31 Ekim ilk kurşunun atıldığı zaman. Göklerin yere indiği, yerlerin göğe yükseldiği an. Hangi yiğit çıkar meydana? Kim güreşir kahpe düşmanla o fırtınada. Kahpeliğin son haddi. Masum kadınlara hayasızca saldıran. Bugün olsa… Yok mu sanki? Irak’ta, Afganistan’da Amerika’nın uşakları aynı hareketleri yapmadı mı?
Neyse ki bizim Sütçü İmamı’mız vardı o zaman. Şimdi de var mı İmam? Şimdi de var mı önder? Onu zaman gösterir. Allah o zamanları bir daha ülkemizde yaşatmasın. Gerçi yüreğimizin bir köşesinde hainler sinmiş. Adeta Fransız askeri gibi davranıyor başını örten Türk kadınına. Eğer o kadınlar Uzunoluk hamamına gitmeselerdi o gün. Eğer başları açık olsaydı o kadınların. Belki de Fransız ve Ermeni uşakları saldırmayacaktı. Belki de Sütçü İmam o kurşunu atmayacaktı. Belki de Fransız’a kimse dokunmayacaktı. Ve belki de biz bir Hıristiyan olmaya zorlanacaktık. Bu topraklar belki de Fransız memleketi olacaktı.
Belki de Sütçü İmam kadar, Uzunoluk hamamından çıkan başı örtülü kadınlarda kahramanlığı hak ettiler. O kadınlar belki de Sütçü İmam’a: “Daha ne durursun ey koca İmam vatan elden gidiyor. Bak biz bu Fransız askerlerinin içinde her şeye rağmen kadın başımızla hamama gidiyoruz. Onlar bize saldırıyor. Siz de bizi bahane edin de esaretten kurtulun. Bu vatanda Fransız askeri gezemez.” diye mesaj verdiler.

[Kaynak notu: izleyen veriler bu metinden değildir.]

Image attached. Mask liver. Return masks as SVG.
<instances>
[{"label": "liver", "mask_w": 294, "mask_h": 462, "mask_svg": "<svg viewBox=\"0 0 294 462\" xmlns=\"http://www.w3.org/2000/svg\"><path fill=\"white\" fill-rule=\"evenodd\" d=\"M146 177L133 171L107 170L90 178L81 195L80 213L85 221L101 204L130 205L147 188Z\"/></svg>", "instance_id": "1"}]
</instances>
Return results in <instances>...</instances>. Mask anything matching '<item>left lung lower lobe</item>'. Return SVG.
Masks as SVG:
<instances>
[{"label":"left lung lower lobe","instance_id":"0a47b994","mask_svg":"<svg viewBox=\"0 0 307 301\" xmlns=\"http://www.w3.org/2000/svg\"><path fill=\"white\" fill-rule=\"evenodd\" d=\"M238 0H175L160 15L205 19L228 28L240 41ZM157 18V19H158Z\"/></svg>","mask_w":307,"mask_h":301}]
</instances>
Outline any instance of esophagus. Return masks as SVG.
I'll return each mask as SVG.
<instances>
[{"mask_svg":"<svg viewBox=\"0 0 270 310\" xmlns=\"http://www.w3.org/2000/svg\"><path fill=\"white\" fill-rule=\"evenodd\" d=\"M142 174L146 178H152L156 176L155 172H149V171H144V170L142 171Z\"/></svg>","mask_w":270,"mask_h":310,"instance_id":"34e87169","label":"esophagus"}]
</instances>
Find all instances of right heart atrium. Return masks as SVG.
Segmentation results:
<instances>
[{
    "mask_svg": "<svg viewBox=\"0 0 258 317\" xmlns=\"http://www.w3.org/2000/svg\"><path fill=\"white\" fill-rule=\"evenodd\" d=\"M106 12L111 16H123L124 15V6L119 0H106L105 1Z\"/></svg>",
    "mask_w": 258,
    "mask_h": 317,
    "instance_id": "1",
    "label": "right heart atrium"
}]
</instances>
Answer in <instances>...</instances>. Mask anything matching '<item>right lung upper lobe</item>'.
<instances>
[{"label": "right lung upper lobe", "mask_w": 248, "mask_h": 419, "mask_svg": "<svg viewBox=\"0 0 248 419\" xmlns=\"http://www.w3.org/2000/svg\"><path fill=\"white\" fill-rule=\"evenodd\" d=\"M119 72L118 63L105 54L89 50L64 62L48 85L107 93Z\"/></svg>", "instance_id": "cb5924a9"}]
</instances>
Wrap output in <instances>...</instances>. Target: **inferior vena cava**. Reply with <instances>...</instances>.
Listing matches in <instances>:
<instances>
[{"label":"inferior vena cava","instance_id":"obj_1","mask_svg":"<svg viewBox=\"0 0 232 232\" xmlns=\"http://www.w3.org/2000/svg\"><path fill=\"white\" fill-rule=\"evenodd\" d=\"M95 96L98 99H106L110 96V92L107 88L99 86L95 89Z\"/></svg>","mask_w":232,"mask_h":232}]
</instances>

Ne ise o… Oldu olan. Bahanesiz olmaz. İlahi adalet gerçekleşti. Ülke kurtuldu. Herkesin bir planı ve hesabı var. Allah’ın hesabı her hesaptan üstündür.
Hamamdan çıkan kadınlar ve Sütçü İmam. Çakmakçı Sait Efendi. Hepsi bir bütün. Bir denklem. Orada olanların çözemeyeceği bir denklem. Ama denklem Sütçü İmam’ın beyninde anında çözüldü. Çözdüren çözdürdü. Bir kurşun atımlık zaman içinde çözüldü denklem.

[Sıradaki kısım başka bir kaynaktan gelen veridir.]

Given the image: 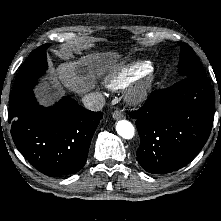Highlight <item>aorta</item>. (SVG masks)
Here are the masks:
<instances>
[{
  "label": "aorta",
  "mask_w": 221,
  "mask_h": 221,
  "mask_svg": "<svg viewBox=\"0 0 221 221\" xmlns=\"http://www.w3.org/2000/svg\"><path fill=\"white\" fill-rule=\"evenodd\" d=\"M116 131L124 139H132L135 135V129L128 120H119L116 123Z\"/></svg>",
  "instance_id": "aorta-1"
}]
</instances>
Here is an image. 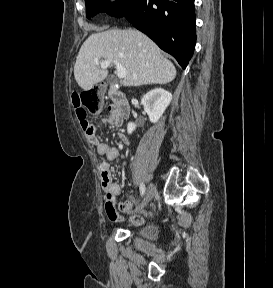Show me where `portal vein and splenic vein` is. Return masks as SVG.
I'll use <instances>...</instances> for the list:
<instances>
[{
	"label": "portal vein and splenic vein",
	"mask_w": 273,
	"mask_h": 288,
	"mask_svg": "<svg viewBox=\"0 0 273 288\" xmlns=\"http://www.w3.org/2000/svg\"><path fill=\"white\" fill-rule=\"evenodd\" d=\"M115 64L116 66V69H117V77L120 78V79H123L126 77V74H127V70L122 67V65L117 61V60H113V59H106V60H103L101 63H99L97 60H96V65L99 66L100 68L102 69H106L110 64Z\"/></svg>",
	"instance_id": "1"
}]
</instances>
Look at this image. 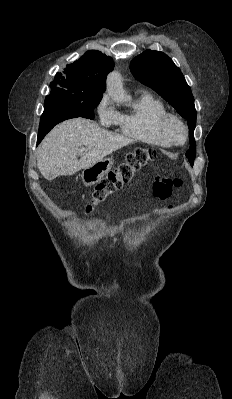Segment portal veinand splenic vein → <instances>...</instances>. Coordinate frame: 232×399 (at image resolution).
I'll return each mask as SVG.
<instances>
[{"label": "portal vein and splenic vein", "instance_id": "1", "mask_svg": "<svg viewBox=\"0 0 232 399\" xmlns=\"http://www.w3.org/2000/svg\"><path fill=\"white\" fill-rule=\"evenodd\" d=\"M79 152H85V148H81V150H79Z\"/></svg>", "mask_w": 232, "mask_h": 399}]
</instances>
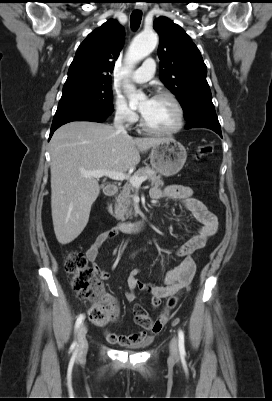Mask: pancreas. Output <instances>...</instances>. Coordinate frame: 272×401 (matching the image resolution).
Instances as JSON below:
<instances>
[{
	"label": "pancreas",
	"instance_id": "pancreas-1",
	"mask_svg": "<svg viewBox=\"0 0 272 401\" xmlns=\"http://www.w3.org/2000/svg\"><path fill=\"white\" fill-rule=\"evenodd\" d=\"M134 176L142 177L146 176L147 180L151 183V186L154 188H161L164 186V182L161 179V176H157L153 169L150 167H144L138 169ZM132 192H134V186L131 183H126L118 196L115 198V218L121 221H125L126 219H132L134 215L132 206Z\"/></svg>",
	"mask_w": 272,
	"mask_h": 401
}]
</instances>
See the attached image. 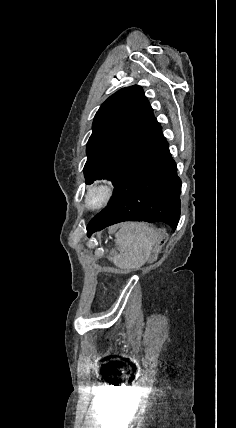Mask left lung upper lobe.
<instances>
[{
    "instance_id": "left-lung-upper-lobe-1",
    "label": "left lung upper lobe",
    "mask_w": 236,
    "mask_h": 428,
    "mask_svg": "<svg viewBox=\"0 0 236 428\" xmlns=\"http://www.w3.org/2000/svg\"><path fill=\"white\" fill-rule=\"evenodd\" d=\"M157 123L140 86L111 95L97 111L87 143V184L104 178L116 186Z\"/></svg>"
}]
</instances>
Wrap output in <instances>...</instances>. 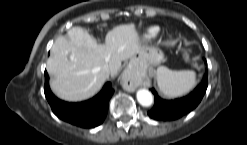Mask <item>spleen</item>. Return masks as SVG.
I'll return each mask as SVG.
<instances>
[{"instance_id":"spleen-1","label":"spleen","mask_w":247,"mask_h":145,"mask_svg":"<svg viewBox=\"0 0 247 145\" xmlns=\"http://www.w3.org/2000/svg\"><path fill=\"white\" fill-rule=\"evenodd\" d=\"M156 78L160 91L170 98L189 93L197 84L194 71L170 70L165 66H160L157 69Z\"/></svg>"}]
</instances>
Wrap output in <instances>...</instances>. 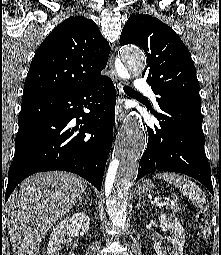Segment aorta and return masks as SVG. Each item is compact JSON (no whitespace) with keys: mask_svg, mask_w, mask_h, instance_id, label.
I'll use <instances>...</instances> for the list:
<instances>
[{"mask_svg":"<svg viewBox=\"0 0 221 255\" xmlns=\"http://www.w3.org/2000/svg\"><path fill=\"white\" fill-rule=\"evenodd\" d=\"M120 54L125 65L120 71L122 75L127 71L134 75L143 72L146 58L140 49L126 46ZM128 119L126 130L105 179L108 216L112 224L122 230L126 227L128 196L138 173V160L146 148V134L140 117L134 113Z\"/></svg>","mask_w":221,"mask_h":255,"instance_id":"762f6f07","label":"aorta"}]
</instances>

31 Ekim 1919 denklemin çözüldüğü gün. Kurtuluşa imza atıldığı zaman. Kurtuluş protokolünün yapıldığı gün.
İşte o kurşun. O imam. O başı örtülü kadınlar. Çakmakçı Sait… Ve de o Ermeniler. O Fransızlar. Hesap ve denklem iç içe.
Çözen Sütçü İmam.
O denklemi şimdi otursun dünya çözsün çözebilirse. Bir düşünsünler. Nasıl olur? Hem İngiliz gelecek Maraş’ı işgal edecek. Hem Fransız gelecek Maraş’ı işgal edecek. Ülkenin her tarafı düşman işgaline uğrayacak. İçerde işbirlikçiler düşmana yardım edecek. Üstelik halkın elindeki bütün silahlar toplanacak. Sadece Sütçü İmam’daki silah kalacak. Üstelik bir daha patlamayacak kadar eski bir silah.
Böylesi güçlü bir işgal, kurulan bir denkleme sığdırılacak. Denklemin sonucunda CUMHURİYET kurulacak. Sütçü İmam bunu çözecek. Sütçü İmam kader elinin oynattığı bir seçkin insandır.
Evet 31 Ekim 1919 Türkiye’nin çözmeye çalıştığı denklemin Maraş’ta çözüldüğü tarihtir. Bu tarihi Türkiye iyi bilmeli. Zaten dünya biliyor. Keza bu denklemi çözen dahi adına bir üniversite kuruldu. Bunu sindiremeyenler var.
Ama bu isim gönül sayfalarımızda hiç silinmeyecektir. İstiklal Harbi’nde atılan bu ilk kurşun bizim şeref levhamızdır.